The ‘two-hour learning’ school under fire: Alpha School promises “2 Hour Learning” with AI tutors, no traditional teachers, and relentless metrics, but in its Brownsville campus, families say that meant surveillance, pressure, and kids pushed to tears. Backed by billionaires and political leaders, Alpha showcases Brownsville as proof its model can uplift low-income communities, even as former students and parents describe educational gaps and emotional fallout.
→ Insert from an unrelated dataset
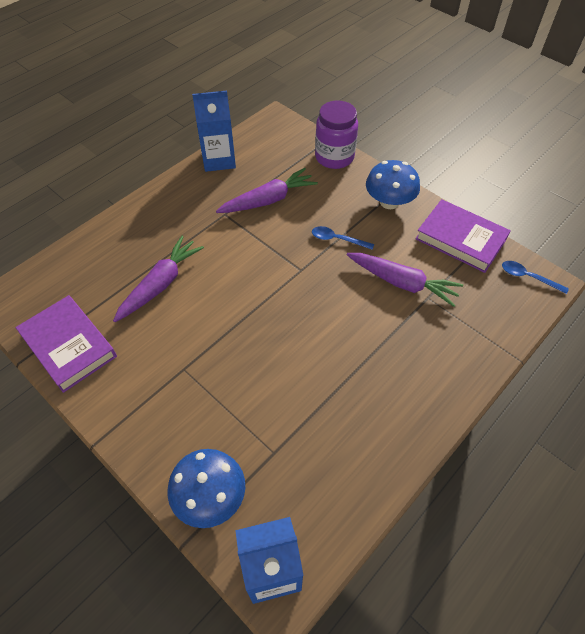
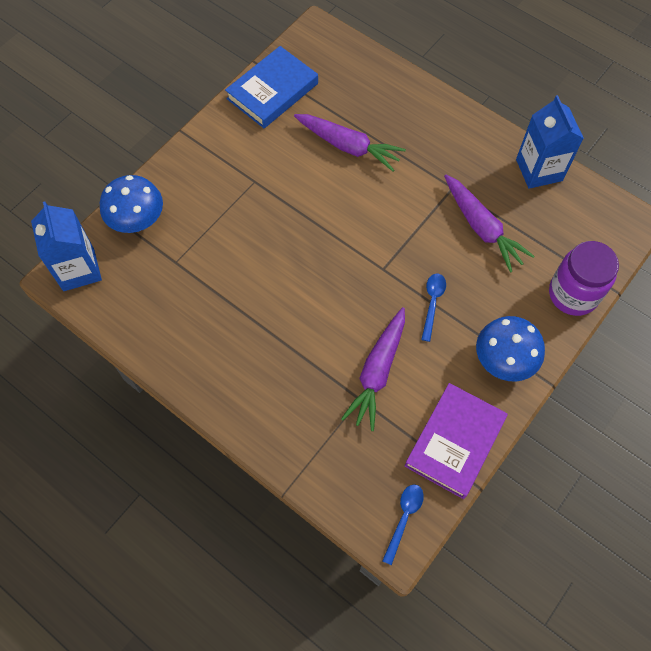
camera: 85 degrees right, 10 degrees up
purple book [15,295,117,393] -> blue book [225,46,318,128]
Critics argue the school treats children like data points in a tech experiment, using their struggles to market an unproven system. (WIRED)
“It switched from being about the kids to the metrics and the data and the numbers.”
The Botox maker in crisis mode: Anxious about looking “overdone,” beauty consumers are backing away from fillers and even Botox, which is forcing Allergan (the maker of Juvéderm and Botox) into crisis mode. Once the unrivaled giant of injectables, the company is now fighting falling sales, rising competitors, and horror stories of swollen lips, lingering filler, and counterfeit products. Allergan’s answer is a full-on rebrand, from “natural”-leaning campaigns to a new fast-fading “baby Botox” meant to lure hesitant newbies. Whether this reinvention works remains to be seen. (Bloomberg; alternate link)
“I had lumps and bumps that just would not go away. I looked insane.”
The $11-billion beauty company: Ulta is the unflashy giant of beauty retail, quietly conquering America from strip malls and suburban parking lots. Part Home Depot, part candy store, its 10,000-square-foot boxes mash drugstore staples with $500 hair dryers and prestige lipstick, all under one fluorescent roof. Led by former store worker–turned–CEO Kecia Steelman, Ulta is leaning into loyalty data, rural expansion, and a new online marketplace to stay ahead in a crowded, TikTok-fueled beauty boom. (Bloomberg; alternate link)
“America has a lot going on. But it all loves beauty.”